What is your plan if you cannot intubate during induction for post-tonsillectomy haemorrhage?
  • Call for help early, ensure suction and oxygenation.
  • Prioritise oxygenation: two-person mask ventilation with airway adjuncts, consider gentle ventilation despite aspiration risk.
  • Use videolaryngoscope if available, bougie, consider changing blade size/position, suction continuously.
  • If cannot intubate but can ventilate: consider waking if feasible (often not in active bleeding), or place second-generation SGA as a rescue to oxygenate, note it does not protect from aspiration.
  • If cannot intubate/cannot oxygenate: follow DAS paediatric CICO pathway—front-of-neck access appropriate to age (needle cricothyroidotomy/tracheal access as per local kit and training), while ENT surgeon prepares surgical airway.
Describe the management of post-tonsillectomy haemorrhage presenting to the emergency department.
  • ABC approach, high-flow oxygen, sit forward if bleeding, suction available.
  • IV access, bloods (FBC, group &amp, crossmatch, coagulation if indicated), consider VBG, resuscitate with fluids/blood, consider TXA per protocol.
  • Early ENT and anaesthetic involvement, prepare for urgent theatre.
  • Treat as full stomach, anticipate difficult airway, plan RSI/modified RSI with suction and experienced staff.
  • Post-op: HDU/ICU if significant bleed or comorbidity, monitor for re-bleed and aspiration complications.
Discuss strategies to reduce laryngospasm in paediatric ENT surgery.
  • Avoid airway stimulation at light planes, ensure adequate depth for gag insertion and suctioning.

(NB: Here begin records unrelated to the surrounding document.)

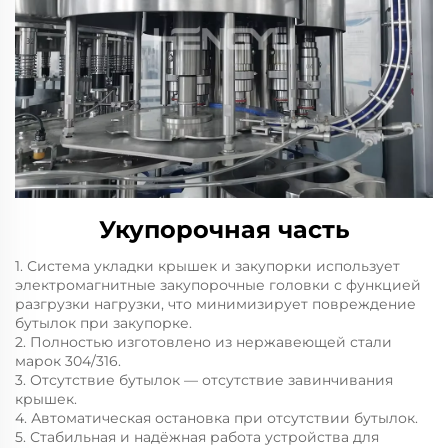
Укупорочная часть
1. Система укладки крышек и закупорки использует
электромагнитные закупорочные головки с функцией
разгрузки нагрузки, что минимизирует повреждение
бутылок при закупорке.
2. Полностью изготовлено из нержавеющей стали
марок 304/316.
3. Отсутствие бутылок — отсутствие завинчивания
крышек.
4. Автоматическая остановка при отсутствии бутылок.
5. Стабильная и надёжная работа устройства для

  • Clear secretions/blood, gentle suction under direct vision.
  • Consider IV lidocaine (where appropriate), minimise irritant agents, treat URTI/wheeze, ensure smooth emergence.
  • Extubate awake (or deep extubation only in selected cases with low aspiration/bleeding risk—generally less suitable for tonsillectomy).
  • Have a clear treatment algorithm: jaw thrust/CPAP → deepen (propofol) → suxamethonium if persistent.